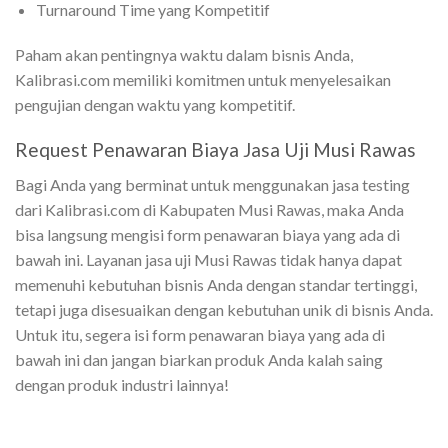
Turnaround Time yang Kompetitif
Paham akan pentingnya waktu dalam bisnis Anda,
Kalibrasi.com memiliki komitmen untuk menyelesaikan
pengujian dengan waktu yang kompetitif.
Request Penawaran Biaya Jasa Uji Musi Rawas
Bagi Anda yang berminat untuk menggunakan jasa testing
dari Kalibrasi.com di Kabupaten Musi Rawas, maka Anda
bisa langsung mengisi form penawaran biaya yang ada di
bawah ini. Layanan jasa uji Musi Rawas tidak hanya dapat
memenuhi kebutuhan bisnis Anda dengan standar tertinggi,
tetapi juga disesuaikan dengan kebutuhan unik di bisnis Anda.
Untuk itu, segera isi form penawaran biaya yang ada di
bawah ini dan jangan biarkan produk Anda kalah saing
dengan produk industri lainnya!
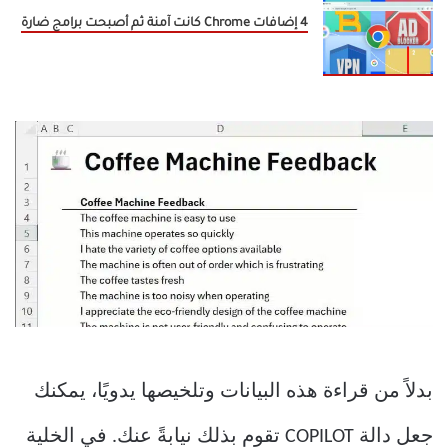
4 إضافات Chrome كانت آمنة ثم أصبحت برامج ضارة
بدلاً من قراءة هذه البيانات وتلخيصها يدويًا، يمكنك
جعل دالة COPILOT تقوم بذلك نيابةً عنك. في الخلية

**Task to complete:** Your answer must be the exact lines from the start of the data through the line with "memenuhi kebutuhan bisnis", inclusive, and nothing else; pictures do not belong in it.

**Response:**
Turnaround Time yang Kompetitif
Paham akan pentingnya waktu dalam bisnis Anda,
Kalibrasi.com memiliki komitmen untuk menyelesaikan
pengujian dengan waktu yang kompetitif.
Request Penawaran Biaya Jasa Uji Musi Rawas
Bagi Anda yang berminat untuk menggunakan jasa testing
dari Kalibrasi.com di Kabupaten Musi Rawas, maka Anda
bisa langsung mengisi form penawaran biaya yang ada di
bawah ini. Layanan jasa uji Musi Rawas tidak hanya dapat
memenuhi kebutuhan bisnis Anda dengan standar tertinggi,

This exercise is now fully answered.